Blue Brain Nexus is a collection of software components that address various organizational needs relating to data storage, management, analysis and consumption. It was designed to support the data-driven science iterative cycle at Blue Brain but its genericity allows for its use in arbitrary contexts.
This document focuses on the characteristics of the Nexus Delta and its design choices.
Nexus Delta is a low latency, scalable and secure service that realizes a range of functions to support data management and knowledge graph lifecycles. It uses Apache Cassandra as a primary store (source of truth for all the information in the system), ElasticSearch for full text search and BlazeGraph for graph based data access.
An overview of the Blue Brain Nexus ecosystem is presented in the figure below:
Nexus Forge is a domain-agnostic, generic and extensible Python framework that enables non-expert users to create and manage knowledge graphs using the Python programming language.
One of the more important design goals for the system was to be able scale in order to support arbitrary increases in usage and data volume. Nexus Delta can be configured to run as single node or in a cluster configuration where the load on the system is distributed to all members.
Akka Cluster was chosen for a decentralized, fault-tolerant, peer-to-peer based cluster membership. It uses the Gossip Protocol to randomly spread the cluster state. Nodes in the cluster communicate over TCP using Akka Remoting for coordination and distribution of load.
BlazeGraph was initially chosen to handle graph access patterns, but it is currently the only part of the system that cannot be scaled horizontally. We’re currently looking for open source alternatives that offer clustering out of the box or solutions that would coordinate multiple BlazeGraph nodes.
Nexus Delta was built following the Command Query Responsibility Segregation (CQRS) pattern where there’s a clear separation between the read and write models. Intent to change the application state is represented by commands that are validated for access and consistency before being evaluated. Successful evaluations of commands emit events that are persisted to the global event log.
Asynchronous processes (projections) replay the event log and process the information for efficient consumption. The information in the recorded events is transformed into documents (in the case of ElasticSearch) and named graphs (in the case of BlazeGraph) and persisted in the respective stores. The projections persist their progress such that they can be resumed in case of a crash.
Sources of events for projections are both the primary store and other (remote) Nexus Delta deployments through the Server Sent Events W3C recommendation. This allows for data aggregation when building indices.
Native interfaces are offered as part of the read (query) model for querying ElasticSearch and BlazeGraph.
Asynchronous indexing (projections) and the separation between reads and writes have some interesting consequences:
- the system is eventually consistent and does not require a healing mechanism for handling synchronization errors
- the primary store acts as a bulkhead in case of arbitrary data ingestion spikes
- the primary store and the stores used for indices can be independently sized; indexing speed is allowed to vary based on the performance of each store
- the system continues to function with partial degradation instead of becoming unavailable if a store suffers downtime
Apache Cassandra is used as an eventsourced primary store and represents the source of truth for all the information in the system.
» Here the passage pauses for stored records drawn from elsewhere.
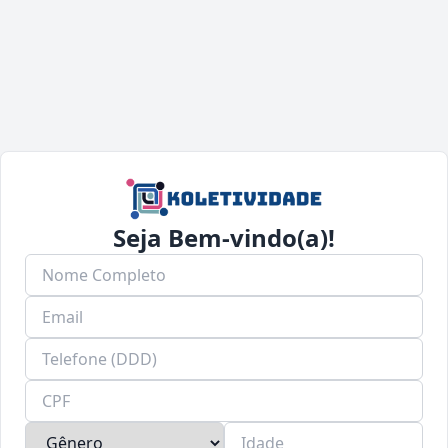
Seja Bem-vindo(a)!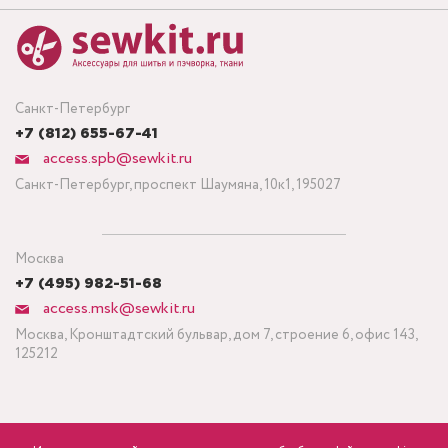
Санкт-Петербург
+7 (812) 655-67-41
access.spb@sewkit.ru
Санкт-Петербург, проспект Шаумяна, 10к1, 195027
Москва
+7 (495) 982-51-68
access.msk@sewkit.ru
Москва, Кронштадтский бульвар, дом 7, строение 6, офис 143,
125212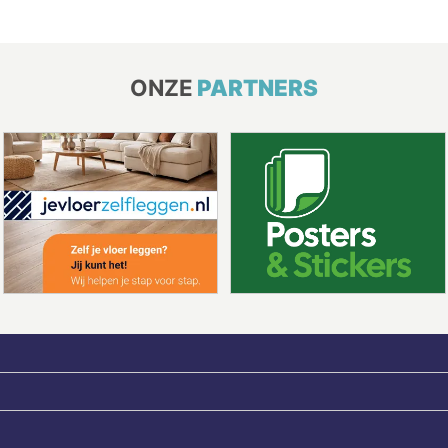
ONZE
PARTNERS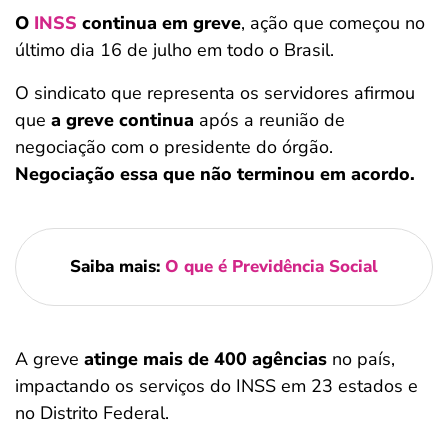
O
INSS
continua em greve
, ação que começou no
último dia 16 de julho em todo o Brasil.
O sindicato que representa os servidores afirmou
que
a greve continua
após a reunião de
negociação com o presidente do órgão.
Negociação essa que não terminou em acordo.
Saiba mais:
O que é Previdência Social
A greve
atinge mais de 400 agências
no país,
impactando os serviços do INSS em 23 estados e
no Distrito Federal.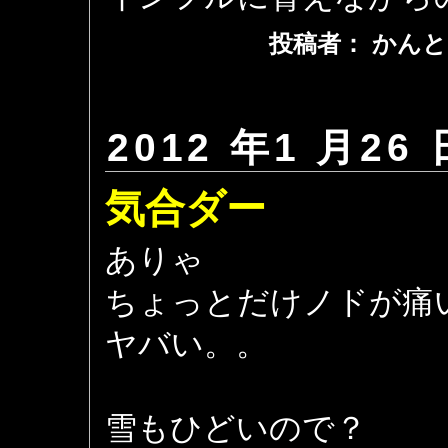
投稿者： かんと
2012 年1 月26 
気合ダー
ありゃ
ちょっとだけノドが痛
ヤバい。。
雪もひどいので？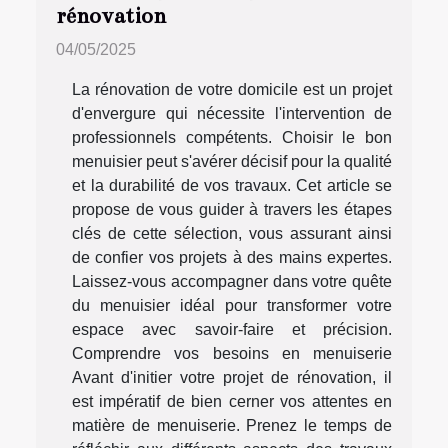
rénovation
04/05/2025
La rénovation de votre domicile est un projet
d'envergure qui nécessite l'intervention de
professionnels compétents. Choisir le bon
menuisier peut s'avérer décisif pour la qualité
et la durabilité de vos travaux. Cet article se
propose de vous guider à travers les étapes
clés de cette sélection, vous assurant ainsi
de confier vos projets à des mains expertes.
Laissez-vous accompagner dans votre quête
du menuisier idéal pour transformer votre
espace avec savoir-faire et précision.
Comprendre vos besoins en menuiserie
Avant d'initier votre projet de rénovation, il
est impératif de bien cerner vos attentes en
matière de menuiserie. Prenez le temps de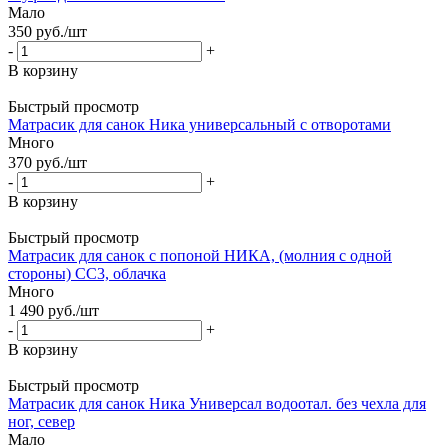
Мало
350
руб.
/шт
-
+
В корзину
Быстрый просмотр
Матрасик для санок Ника универсальный с отворотами
Много
370
руб.
/шт
-
+
В корзину
Быстрый просмотр
Матрасик для санок с попоной НИКА, (молния с одной
стороны) СС3, облачка
Много
1 490
руб.
/шт
-
+
В корзину
Быстрый просмотр
Матрасик для санок Ника Универсал водоотал. без чехла для
ног, север
Мало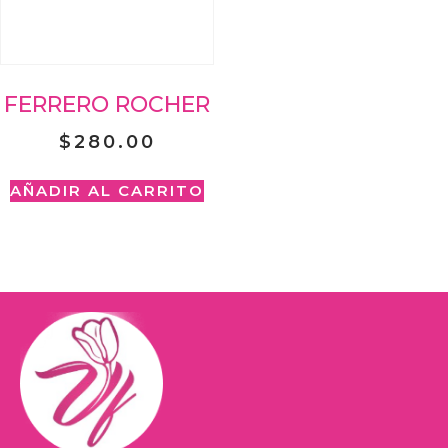
FERRERO ROCHER
$
280.00
AÑADIR AL CARRITO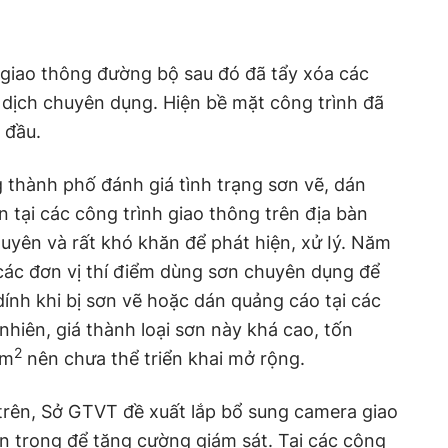
 giao thông đường bộ sau đó đã tẩy xóa các
 dịch chuyên dụng. Hiện bề mặt công trình đã
 đầu.
 thành phố đánh giá tình trạng sơn vẽ, dán
tại các công trình giao thông trên địa bàn
uyên và rất khó khăn để phát hiện, xử Iý. Năm
các đơn vị thí điểm dùng sơn chuyên dụng để
ính khi bị sơn vẽ hoặc dán quảng cáo tại các
nhiên, giá thành loại sơn này khá cao, tốn
2
 m
nên chưa thể triển khai mở rộng.
g trên, Sở GTVT đề xuất lắp bổ sung camera giao
n trọng để tăng cường giám sát. Tại các công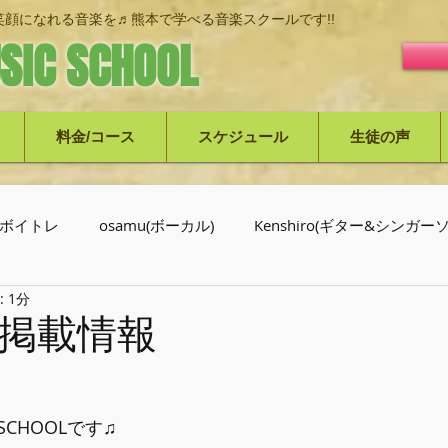
顔になれる音楽を♬熊本で学べる音楽スクールです!!
SIC SCHOOL
料金/コース
スケジュール
生徒の声
ボイトレ
osamu(ボーカル)
Kenshiro(ギター&シンガ
 1分
介
掲載情報
C SCHOOLです♫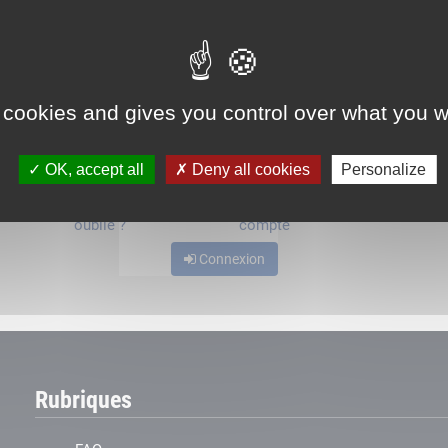
ou
 cookies and gives you control over what you w
OK, accept all
Deny all cookies
Personalize
Mot de passe
Je crée mon
oublié ?
compte
Connexion
Rubriques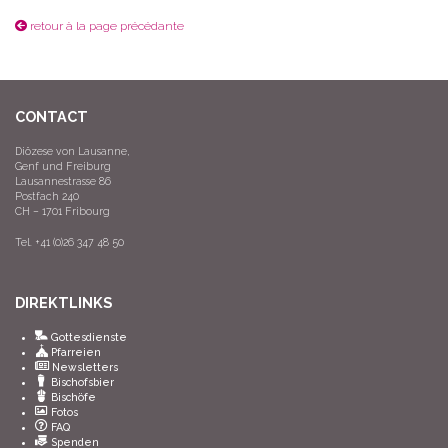
retour à la page précédante
CONTACT
Diözese von Lausanne,
Genf und Freiburg
Lausannestrasse 86
Postfach 240
CH – 1701 Fribourg
Tel. +41 (0)26 347 48 50
DIREKTLINKS
Gottesdienste
Pfarreien
Newsletters
Bischofsbier
Bischöfe
Fotos
FAQ
Spenden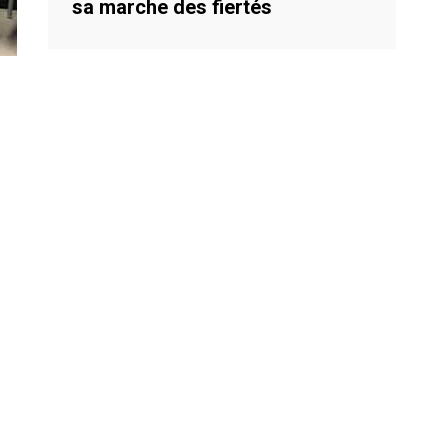
sa marche des fiertés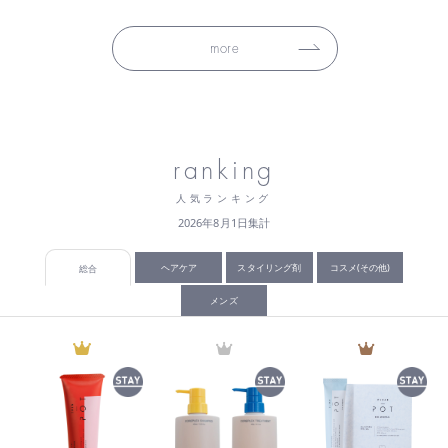
more
ranking
人気ランキング
2026年8月1日集計
ヘアケア
スタイリング剤
コスメ(その他)
総合
メンズ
Updates are not performed in place, state changes are appended to the event log. The state of the system is derived from the sequence of events in the log.
The global event log is partitioned such that there’s no need to replay the entire log. Subsets can be replayed, like for example when reconstructing the current state of a single resource.
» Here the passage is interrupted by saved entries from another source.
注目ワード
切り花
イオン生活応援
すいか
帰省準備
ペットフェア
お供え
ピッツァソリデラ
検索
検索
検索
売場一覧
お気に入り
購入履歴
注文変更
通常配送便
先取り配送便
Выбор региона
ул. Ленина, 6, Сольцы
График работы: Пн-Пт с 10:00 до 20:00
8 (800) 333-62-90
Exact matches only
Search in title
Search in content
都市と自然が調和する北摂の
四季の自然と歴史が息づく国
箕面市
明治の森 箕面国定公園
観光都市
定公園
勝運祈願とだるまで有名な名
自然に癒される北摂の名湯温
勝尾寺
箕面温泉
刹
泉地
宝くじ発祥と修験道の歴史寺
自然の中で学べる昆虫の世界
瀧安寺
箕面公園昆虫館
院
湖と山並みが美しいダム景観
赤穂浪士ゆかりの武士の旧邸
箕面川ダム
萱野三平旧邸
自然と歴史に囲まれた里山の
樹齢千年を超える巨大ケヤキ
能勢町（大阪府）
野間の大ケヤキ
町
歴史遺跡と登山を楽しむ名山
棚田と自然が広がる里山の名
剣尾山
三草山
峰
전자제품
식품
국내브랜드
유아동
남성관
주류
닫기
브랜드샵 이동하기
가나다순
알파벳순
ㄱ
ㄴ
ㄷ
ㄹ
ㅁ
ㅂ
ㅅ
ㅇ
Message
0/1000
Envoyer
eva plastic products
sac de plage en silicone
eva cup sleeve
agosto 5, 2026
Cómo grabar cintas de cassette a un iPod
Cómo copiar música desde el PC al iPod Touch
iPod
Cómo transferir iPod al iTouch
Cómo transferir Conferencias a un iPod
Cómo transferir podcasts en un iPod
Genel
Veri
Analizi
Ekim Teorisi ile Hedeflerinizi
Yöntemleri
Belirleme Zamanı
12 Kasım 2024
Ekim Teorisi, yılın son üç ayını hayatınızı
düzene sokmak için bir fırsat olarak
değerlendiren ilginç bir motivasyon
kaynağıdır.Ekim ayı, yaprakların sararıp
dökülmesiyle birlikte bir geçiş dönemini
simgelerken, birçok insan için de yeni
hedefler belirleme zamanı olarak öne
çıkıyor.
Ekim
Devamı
Nexus Delta is built following the REpresentational State Transfer (REST) architectural style where its functions are consumed via access and manipulation of resources. All information in the system (system configuration or user data) is represented as resources. The API Reference describes all supported resource types, the addressing scheme and available operations.
The subset of events that correspond to single resource represent the resource lifecycle as depicted in the figure below. A resource lifecycle is a series of state transitions, each generating a unique revision.
User data is represented as sub-resources to projects which in turn are sub-resources of organizations. Organization and project resources provide logical grouping and isolation allowing for variation in configuration and access control policies.
Resource identification is based on HTTP Internationalized Resource Identifiers (IRIs) and uniqueness is guaranteed within the scope of a project. This allows the system to be used in a multi-tenant configuration but at the same time it implies that project and organization identifiers are part of a resource addressing scheme.
In order to avoid limitations in URL lengths and for convenience, resource identifiers can be aliased and compacted (CURIE) using project level configurations.
The system supports OpenID Connect, OAuth 2.0 and JSON Web Tokens (JWTs) standards and can be configured to use identity providers that support these standards. Proof of identity can be provided by passing a Bearer JWT in the Authorization header of the HTTP requests when consuming the RESTful API.
The authorization flow is as follows:
- the provided JWT is validated against the configured identity providers
- the subject and group claims are used to generate the set of identities of the caller (when no Bearer JWT is provided, the assumed identity is Anonymous)
- access to perform the intent is verified by comparing the collection of caller identities with the configured list of ACLs for the target resource(s)